München - Ein 19-jähriger Küchenhelfer Florian A. hat vor dem Münchner Landgericht zugegeben, seine Chefin fast erdrosselt zu haben. Grund: Kritk an seinem Arbeitstempo.

Hinter seinem Rücken tuscheln die Kollegen – der Küchenhelfer Florian R. (19) ist ihnen zu langsam. Erst drei Monate lang arbeitet er im Rahmen des Bundes-Freiwilligen-Dienstes (Bufdi) im Penzberger AWO-Kindergarten, da droht ihm schon die Kündigung. Angeblich sind seine Leistungen schlecht. Als ihn dann noch seine Küchenchefin kritisiert, tickt er aus. Vor der Jugendkammer des Landgerichts München II gab er am Montag zu, Anneliese K. (50) von hinten attackiert zu haben. „Ich hab das Geschirrtuch in den Händen zusammengerollt und es ihr um den Hals gelegt.“

Beim Kartoffelschälen brennen Florian R. am 10. Dezember 2012 alle Sicherungen durch. „So geht das nicht, mach schneller“, soll die Küchenchefin gesagt haben. „Ich hab mich als Versager gefühlt, wurde ungerecht behandelt“, gibt Florian R. an. Kritik steckt er schlecht weg – stattdessen will er Rache, weil Anneliese K. ihn für andere Aufgaben einteilt.

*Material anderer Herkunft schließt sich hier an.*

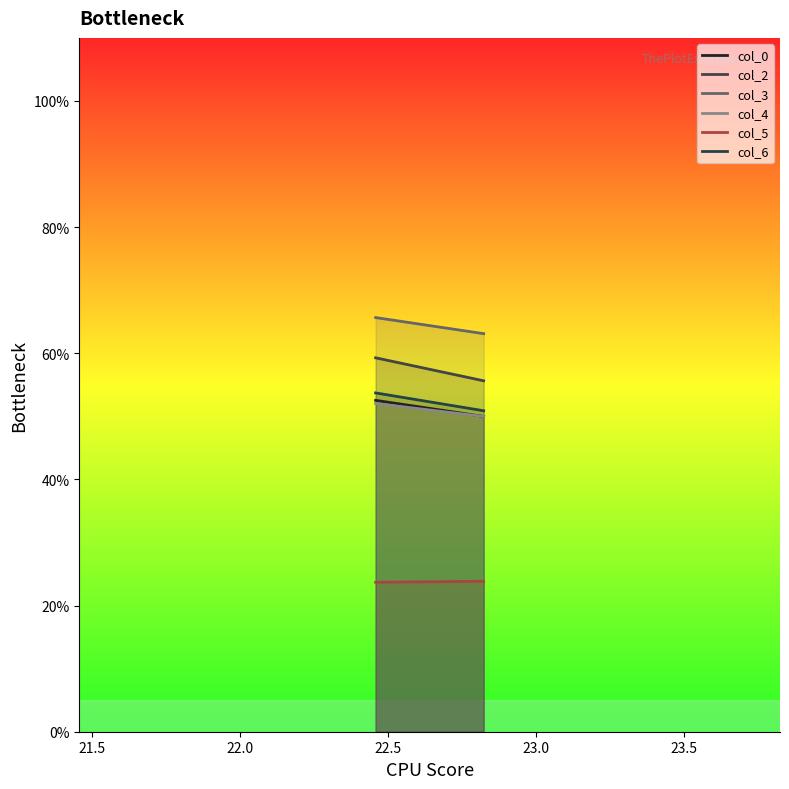

Rank the series by their maximum value, from highest to lowest.

col_3_line, col_2_line, col_6_line, col_0_line, col_4_line, col_5_line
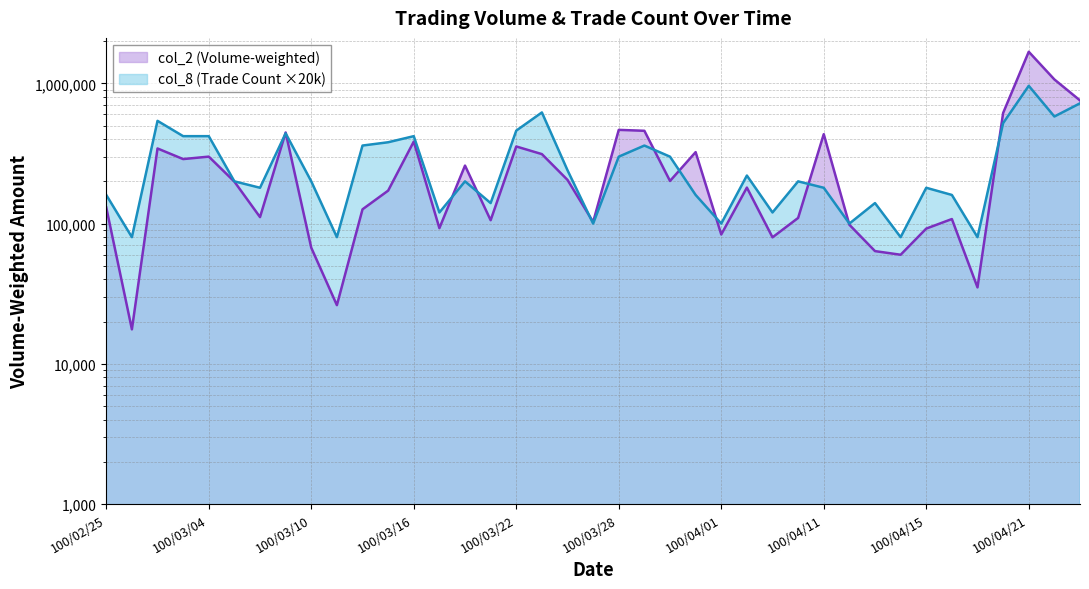

How many lines are shown in the chart?

2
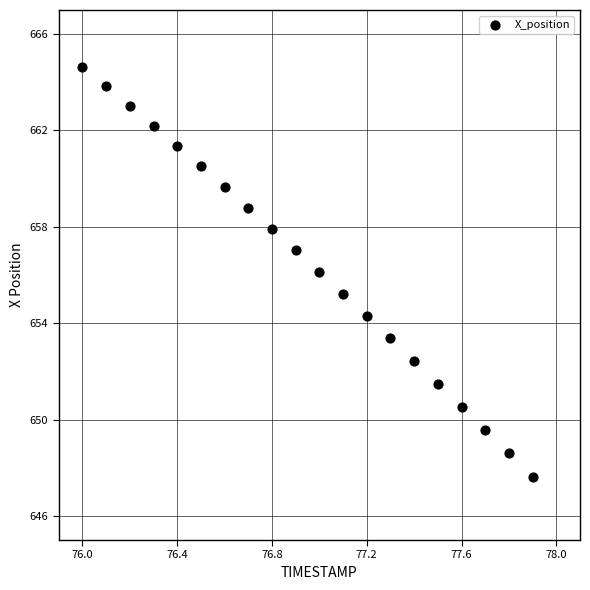

What is the range of X values (max minus min)?

1.9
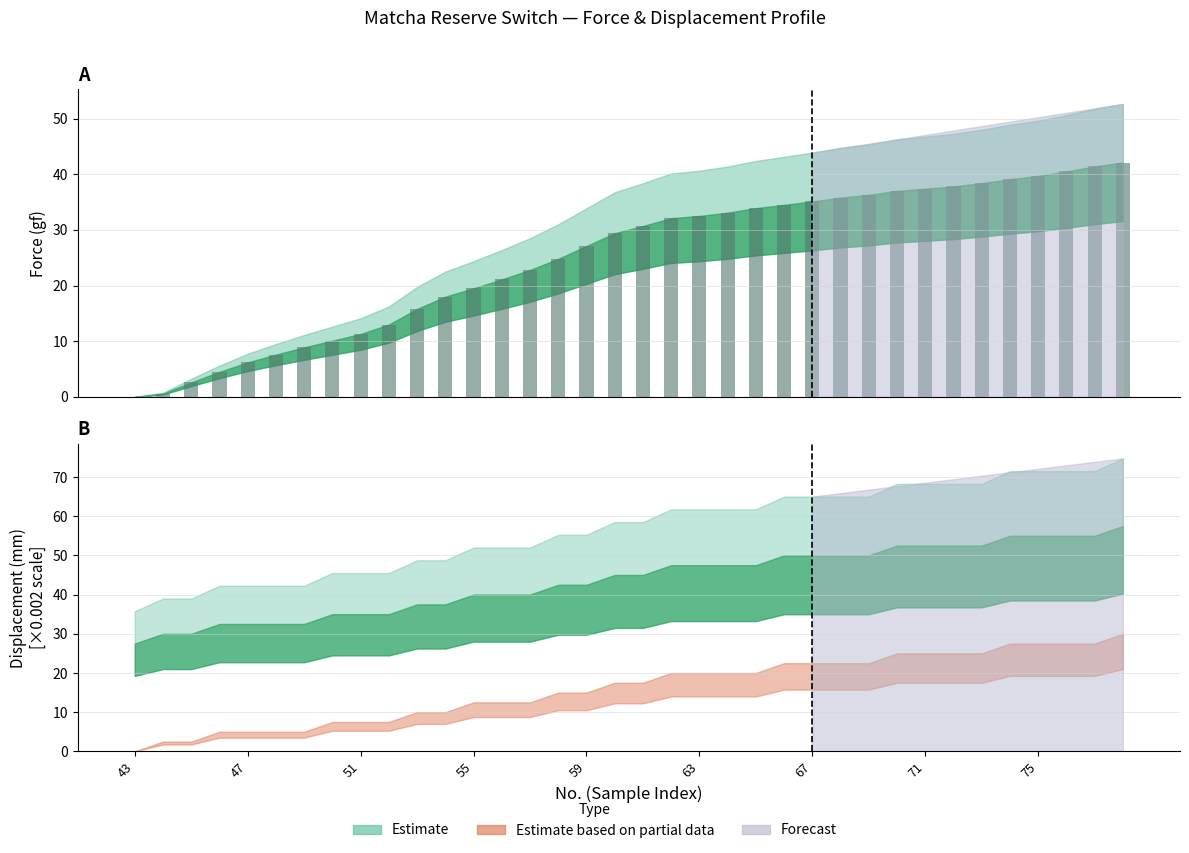

At which category does the chart reach its minimum across all series?

43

Als sie ihm den Rücken zuwendet, stranguliert Florian R. sie mit dem gerollten, etwa 75 Zentimeter langen Tuch. Rasend vor Wut drückt der gelernte Bäcker ihr beide Ellenbogen in den Rücken, um eine Hebelwirkung zu erzielen. Anneliese K. will um Hilfe rufen, doch aus ihrem Hals kommt nur noch ein lautes Quieken. In Todesangst schafft es die 50-Jährige, ihren Peiniger in Richtung Küchentür zu schieben – vom Besprechungsraum nebenan hören drei Kolleginnen die spitzen Schreie. Sie versuchen, den Bufdi mit aller Kraft von Anneliese K. wegzureißen. Doch sie schaffen es nicht: Florian R. hat das Tuch um die Handgelenke gebunden – er will sie töten. Doch es gelingt ihm nicht. Der Angriff setzt ihn selbst so sehr unter Stress, dass er durch einen Krampfanfall zusammenbricht. Noch heute leidet sein Opfer an einer traumatischen Belastungsstörung.

Kaum zu glauben, dass Florian R. zu solch roher Gewalt fähig ist: Seine Stimme ist zart, die Gesichtszüge weich wie die eines Buben. Eine Freundin hat er nicht, Ablenkung findet er an der Spielekonsole – bis zu acht Stunden täglich. „Ich weiß nicht, was in mich gefahren ist – ich hatte die Kontrolle verloren. Da war viel angestaute Wut. Es tut mir unendlich leid“, sagt er vor Gericht. Ihm drohen nach Jugendstrafrecht bis zu zehn Jahre Haft. Der Prozess dauert an.